Jürgen Klopp has discussed the situation of his squad options and the challenges Liverpool will have to embrace in the second half of the season.

The Reds resume their Premier League campaign as leaders on Saturday, when they face Brighton and Hove Albion away from home.

With fatigue and injuries affecting the players after a frantic run of fixtures, Klopp made nine changes for the FA Cup defeat at Wolverhampton Wanderers earlier this week.

The manager reflected further on that decision – and the reasons for it – as he previewed the trip to Brighton during his pre-match press conference.

He also assessed the form of Virgil van Dijk, the prospect of Fabinho playing at centre-back at the Amex Stadium, and the consequences of being eliminated from the FA Cup.

Read his answers on those topics below…

On whether Van Dijk is already one of the best centre-backs in Premier League history…

I think much more positively about my players than I talk to you about them; the problem I have is if I follow your path with praising things, we create headlines. They don’t make sense. In the end, if Virg looks back on his career in, hopefully, he’s a centre-half so he can play maybe until 39 or so. There is a lot to come. If everybody is looking back then and says he was the best centre-half in Premier League history, then he did a lot of good things during his career. He has outstanding potential. He is a fantastic person, he is physically strong and has all the technical things you need as a centre-half. So many things were already good and many things he can still improve. That’s the situation. I don’t have to judge him now and compare with other players in the past. Most important is that he is fit, so far constantly – that helped a lot. It helped him a lot as well because he could get rhythm and stay on track and all that stuff. I really like him as a player and a person, good boy.

On having to use players out of their ‘natural’ positions…

If you speak about Fabinho, if he has to play as a centre-half, for example – which is not sure in the moment – but if, he played it before. We do that [planning and adaptation] on the training pitch. With a lot of information you have – and I have it obviously – you can complicate things. What we want is the natural understanding of the game because it’s still only football; if you are a holding six or a centre-half, with the ball it’s easier, without the ball it’s different because you don’t have a line behind you. But they are pretty much the two most important things, so use one and be prepared for the other, and everything will be fine. You have help from players around, one player usually can’t decide a game up front; it happens from time to time, but in defence you always need the boys around you. We speak a lot during the week but we try to make it not more complicated than it is.

On the benefits of some senior players being ‘rested’ on Monday…

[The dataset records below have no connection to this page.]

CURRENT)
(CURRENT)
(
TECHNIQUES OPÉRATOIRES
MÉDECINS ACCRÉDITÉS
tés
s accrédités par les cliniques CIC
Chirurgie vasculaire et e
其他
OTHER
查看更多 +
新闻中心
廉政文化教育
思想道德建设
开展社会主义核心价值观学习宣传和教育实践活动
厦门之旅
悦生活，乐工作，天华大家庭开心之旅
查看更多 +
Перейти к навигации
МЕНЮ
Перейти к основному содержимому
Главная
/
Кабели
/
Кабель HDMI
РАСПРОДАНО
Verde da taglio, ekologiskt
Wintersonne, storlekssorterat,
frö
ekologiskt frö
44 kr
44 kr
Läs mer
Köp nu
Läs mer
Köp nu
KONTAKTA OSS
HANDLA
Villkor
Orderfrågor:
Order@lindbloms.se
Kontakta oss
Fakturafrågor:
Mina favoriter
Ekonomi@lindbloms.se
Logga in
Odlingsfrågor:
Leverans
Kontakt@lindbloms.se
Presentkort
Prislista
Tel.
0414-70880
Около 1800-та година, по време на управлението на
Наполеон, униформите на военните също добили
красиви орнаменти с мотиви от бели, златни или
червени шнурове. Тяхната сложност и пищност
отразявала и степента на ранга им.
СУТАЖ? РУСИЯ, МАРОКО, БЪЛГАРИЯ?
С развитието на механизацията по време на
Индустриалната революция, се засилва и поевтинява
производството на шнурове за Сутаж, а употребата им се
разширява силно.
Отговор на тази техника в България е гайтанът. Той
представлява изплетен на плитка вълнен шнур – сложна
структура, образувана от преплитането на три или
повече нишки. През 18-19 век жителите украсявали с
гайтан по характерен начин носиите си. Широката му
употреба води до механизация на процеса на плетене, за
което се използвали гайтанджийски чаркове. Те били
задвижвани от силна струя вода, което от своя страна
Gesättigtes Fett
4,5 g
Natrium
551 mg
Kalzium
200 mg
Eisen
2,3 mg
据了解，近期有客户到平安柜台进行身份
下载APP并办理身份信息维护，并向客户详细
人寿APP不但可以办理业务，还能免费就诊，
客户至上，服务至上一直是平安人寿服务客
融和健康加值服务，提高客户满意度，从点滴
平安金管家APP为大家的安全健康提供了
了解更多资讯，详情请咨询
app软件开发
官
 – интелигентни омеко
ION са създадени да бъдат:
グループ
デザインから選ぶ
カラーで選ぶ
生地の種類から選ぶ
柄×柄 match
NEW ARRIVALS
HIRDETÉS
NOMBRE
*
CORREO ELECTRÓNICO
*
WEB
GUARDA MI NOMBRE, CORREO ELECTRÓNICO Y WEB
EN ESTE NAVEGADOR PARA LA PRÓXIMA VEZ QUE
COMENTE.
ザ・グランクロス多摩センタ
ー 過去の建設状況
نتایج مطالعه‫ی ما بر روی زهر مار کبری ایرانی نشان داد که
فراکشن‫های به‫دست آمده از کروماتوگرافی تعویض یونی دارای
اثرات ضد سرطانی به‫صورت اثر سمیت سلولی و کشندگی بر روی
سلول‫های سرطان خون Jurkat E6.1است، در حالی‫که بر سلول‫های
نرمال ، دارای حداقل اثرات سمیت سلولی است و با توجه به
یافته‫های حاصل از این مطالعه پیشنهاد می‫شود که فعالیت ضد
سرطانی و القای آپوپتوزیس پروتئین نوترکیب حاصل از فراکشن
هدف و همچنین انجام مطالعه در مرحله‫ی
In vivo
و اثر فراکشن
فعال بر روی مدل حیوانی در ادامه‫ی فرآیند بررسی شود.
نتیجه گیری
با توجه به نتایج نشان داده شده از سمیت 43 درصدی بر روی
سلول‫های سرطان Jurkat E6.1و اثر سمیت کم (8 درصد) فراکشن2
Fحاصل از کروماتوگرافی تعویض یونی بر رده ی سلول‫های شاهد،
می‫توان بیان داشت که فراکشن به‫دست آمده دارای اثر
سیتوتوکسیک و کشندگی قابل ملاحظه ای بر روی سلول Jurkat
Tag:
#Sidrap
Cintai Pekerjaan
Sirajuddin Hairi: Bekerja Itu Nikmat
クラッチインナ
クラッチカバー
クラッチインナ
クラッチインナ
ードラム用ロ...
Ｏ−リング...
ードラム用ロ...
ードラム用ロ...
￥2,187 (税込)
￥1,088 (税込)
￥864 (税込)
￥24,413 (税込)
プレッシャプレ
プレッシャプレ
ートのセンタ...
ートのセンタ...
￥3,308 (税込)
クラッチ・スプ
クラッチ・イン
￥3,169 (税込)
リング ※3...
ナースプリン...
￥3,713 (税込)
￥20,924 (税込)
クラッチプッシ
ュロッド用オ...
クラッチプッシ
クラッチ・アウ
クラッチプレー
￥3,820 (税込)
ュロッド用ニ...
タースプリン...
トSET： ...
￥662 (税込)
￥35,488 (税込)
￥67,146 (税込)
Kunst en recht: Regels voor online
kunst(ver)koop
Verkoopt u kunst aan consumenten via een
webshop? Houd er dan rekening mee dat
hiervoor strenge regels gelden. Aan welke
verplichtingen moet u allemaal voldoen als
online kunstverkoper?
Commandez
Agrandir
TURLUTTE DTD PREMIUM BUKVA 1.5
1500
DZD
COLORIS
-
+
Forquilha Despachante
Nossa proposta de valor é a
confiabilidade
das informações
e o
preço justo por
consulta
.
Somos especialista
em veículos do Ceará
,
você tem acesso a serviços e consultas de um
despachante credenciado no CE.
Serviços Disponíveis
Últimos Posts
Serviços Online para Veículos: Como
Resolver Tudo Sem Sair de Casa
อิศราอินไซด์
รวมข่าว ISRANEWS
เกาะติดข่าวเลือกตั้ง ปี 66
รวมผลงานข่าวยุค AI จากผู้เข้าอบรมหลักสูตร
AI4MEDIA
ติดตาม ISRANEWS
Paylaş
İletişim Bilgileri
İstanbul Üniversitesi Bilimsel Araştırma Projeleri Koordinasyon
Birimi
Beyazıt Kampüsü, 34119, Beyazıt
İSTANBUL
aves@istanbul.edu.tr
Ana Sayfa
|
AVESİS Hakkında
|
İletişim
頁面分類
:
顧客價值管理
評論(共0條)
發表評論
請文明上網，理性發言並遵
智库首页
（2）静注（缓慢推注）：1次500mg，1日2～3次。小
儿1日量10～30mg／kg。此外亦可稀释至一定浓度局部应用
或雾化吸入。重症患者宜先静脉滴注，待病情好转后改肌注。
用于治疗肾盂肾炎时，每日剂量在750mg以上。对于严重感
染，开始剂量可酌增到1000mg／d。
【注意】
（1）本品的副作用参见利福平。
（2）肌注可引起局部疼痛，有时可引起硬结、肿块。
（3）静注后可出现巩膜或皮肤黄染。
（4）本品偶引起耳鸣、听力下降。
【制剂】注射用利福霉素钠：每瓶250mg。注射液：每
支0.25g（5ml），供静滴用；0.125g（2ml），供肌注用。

We had to make changes for the Wolves game. The players we didn’t line up in that game were either a little bit injured, or injured, or played all the games in December, plus the City game at the beginning of January. Bringing them again in that moment, as you saw with Dejan [Lovren], who played pretty much all these games as well, is a risk – it’s a proper risk. We judged that it was difficult and we had to try differently. That’s now the situation. We don’t have a massive squad at the moment in training. They are not out for long. The question will probably come: ‘What about centre-halves?’ It’s not cool in this moment but probably in two weeks it will look completely different; I cannot make a decision for today and then in two weeks I created a problem with my decision today.

We are fine. A season is always like this – whoever deals the best with his problems has the most success. We had problems in the past and dealt very well with it, now we have a few different problems and we tend to deal well with that as well. Then, let’s play football, using the quality and potential of the boys in the best way we can. Use them in the right moment, train all the important things, like different systems. It’s possible if you have a normal week, you can train. Hopefully we don’t have a lot of normal weeks because we want to stay in the Champions League as long as possible, but we don’t know that in this moment. Let’s use what we have and make the best of it.

Inside Training: Reds prepare for Brighton trip

On whether Liverpool will have an advantage by playing fewer games than their rivals in all competitions…

There’s no advantage. If you have all your players available, it’s brilliant that you can always play them, it’s really good – make little changes. Usually, centre-halves don’t have to change too often because they could play pretty much the whole season. You mix it up a little bit here and there, like we did in the first part of the season. It was brilliant, we could make changes, and it’s not different. If we came through December without injuries then everything is fine. Unfortunately, we didn’t come through 100 per cent. It’s quite special if you would bet on having three centre-halves injured in the same moment – you could win a lot of money for that because usually it doesn’t happen. Here it happened, it was a bit of bad luck. That makes it quite a bit tricky. But that’s all.

We have to use our situation, why would we compare it to other situations? The Champions League starts in February and then we talk again completely differently. Other teams played games and now they are still in the competition but they can deal with it, you can see it. We could deal with it as well with the right number of players. That’s how it is. There’s no advantage. We have to use the time; you can do a lot of wrong things when you have a week to train, that’s possible! We have to use the time and really be, week in and week out, in the best shape we can be. Understand the situation right, understand the job right, understand the challenge right and go for it – that’s our job, nothing else.